Complete the following —
1. According to the Apache Flink post, what value does the author assign to "classloader.resolve-order" to resolve the ClassCastException?
2. Reproduce the Apache Flink post between "Caused by: java.lang.ClassCastException: cannot" and "config = Configuration()", inclusive, substituting "stuck" for "lost".
3. Proceed with the Apache Flink post, writing on from its final sentence.

Yes, I'm learning Apache Flink - beginner's problems on waitingforcode.com

Versions: Apache Flink 1.17

Surprised? You shouldn't. I've always been eager to learn, including 5 years ago when for the first time, I left my Apache Spark comfort zone to explore Apache Beam. Since then I had a chance to write some Dataflow streaming pipelines to fully appreciate this technology and work on AWS, GCP, and Azure. But there is some excitement for learning-from scratch I miss.

Data Engineering Design Patterns

Looking for a book that defines and solves most common data engineering problems? I'm currently writing one on that topic and the first chapters are already available in 👉 Early Release on the O'Reilly platform

I also help solve your data engineering problems 👉 contact@waitingforcode.com 📩

PyFlink and jars

It's relatively easy to include external packages while constructing the SparkSession with the .config('spark.jars.packages', 'org.apache.spark:spark-sql-kafka-0-10_2.12:3.4.0'). PyFlink is different - and maybe because I misunderstood the idea - but you have to bring the JARs to your local environment and explicitly include in the execution environment:

env = StreamExecutionEnvironment.get_execution_environment(configuration=config)
env.set_runtime_mode(RuntimeExecutionMode.STREAMING)
env.set_parallelism(2)
env.add_jars(
	f"file://{os.getcwd()}/kafka-clients-3.2.3.jar",
	f"file://{os.getcwd()}/flink-connector-base-1.17.0.jar",
	f"file://{os.getcwd()}/flink-connector-kafka-1.17.0.jar"
)

PyFlink and classpath

The second failure is still related to PyFlink. When I started a job reading some Kafka data and decorating it with the processing time, I got this:

Caused by: java.lang.ClassCastException: cannot assign instance of
   org.apache.kafka.clients.consumer.OffsetResetStrategy to field   org.apache.flink.connector.kafka.source.enumerator.initializer.ReaderHandledOffsetsInitializer.offsetResetStrategy
   of type org.apache.kafka.clients.consumer.OffsetResetStrategy
   in instance of org.apache.flink.connector.kafka.source.enumerator.initializer.ReaderHandledOffsetsInitializer

I was lost. Fortunately, I was not alone. After googling the issue, I had to add the following part to the configuration object to prefer loading classes from the application path:

config = Configuration()
config.set_string("classloader.resolve-order", "parent-first")

As a Python user I wasn't expected to deal with this kind of details, but lucky me, I have been working on JVM for 10+ years already and it rang a bell. However, I must admit dealing with that for non-JVM users will not be easy.

Not advancing watermark

But I've done it right! That was my thinking when I implemented my first tumbling event-time window. I defined a watermark strategy, wrote a timestamp assigner, but when I ran the code, the output wasn't generated. Worse, the watermark didn't advance. It was always set to the default Long.MIN_VALUE. What went wrong? The job's parallelism was higher than the partitions in the input Kafka topic...

Provided material —
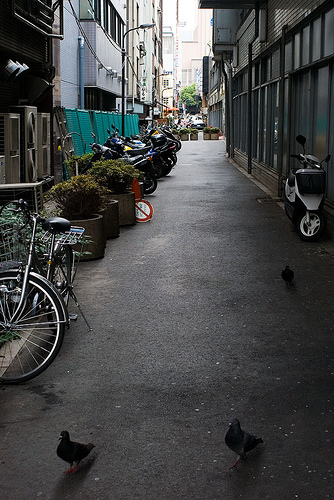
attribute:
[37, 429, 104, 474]
grey pigeon — dark grey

Exercise results —
1. "parent-first"

2.
Caused by: java.lang.ClassCastException: cannot assign instance of
   org.apache.kafka.clients.consumer.OffsetResetStrategy to field   org.apache.flink.connector.kafka.source.enumerator.initializer.ReaderHandledOffsetsInitializer.offsetResetStrategy
   of type org.apache.kafka.clients.consumer.OffsetResetStrategy
   in instance of org.apache.flink.connector.kafka.source.enumerator.initializer.ReaderHandledOffsetsInitializer

I was stuck. Fortunately, I was not alone. After googling the issue, I had to add the following part to the configuration object to prefer loading classes from the application path:

config = Configuration()

3.
How did I find that? I had to add some debug points and get some support from the UI. Only when I saw the "No Watermark (Watermarks are only available if EventTime is used" message I got the solution from here answer on StackOverflow.

The reasons seems related to the idle partitions mentioned in FLINK-5479.

UI from IDE

When you launch an Apache Spark job locally you have access to the Spark UI interface without any extra manipulation. I expected the same for Apache Flink but turns out, it's a bit different here.

To enable the UI from your IDE you need to use a specific execution context...

Configuration conf = new Configuration();
StreamExecutionEnvironment localEnvironment = StreamExecutionEnvironment.createLocalEnvironmentWithWebUI(conf);

...and include an extra Maven dependency:

<dependency>
   <groupId>org.apache.flink</groupId>
   <artifactId>flink-runtime-web</artifactId>
   <version>1.17.0</version>
</dependency>

Despite this setup requirement, the UI is really nice, interactive and easy to navigate even for the beginners like me (of course, you must know what you are looking for)!

IDE-based learning experience

You know me, I like learning from simple IDE-based examples before going any further. I'm still doing that to understand new Apache Spark features by the way. I was hoping the same will be true for Apache Flink. Albeit it's true for maybe 90% scenarios, there are some others that require deploying a local cluster.

I learned that when I wanted to test job recovery from an externalized checkpoint. The recovery process is automatic in Apache Spark Structured Streaming but requires some specific setup in Apache Flink with the --fromSavepoint (aka -s) job submission parameter. Unfortunately, I haven't found a way to specify it at the code level so that I could still rely on the local execution environment.

But I must admit, setting up the local Docker environment was easy-peasy!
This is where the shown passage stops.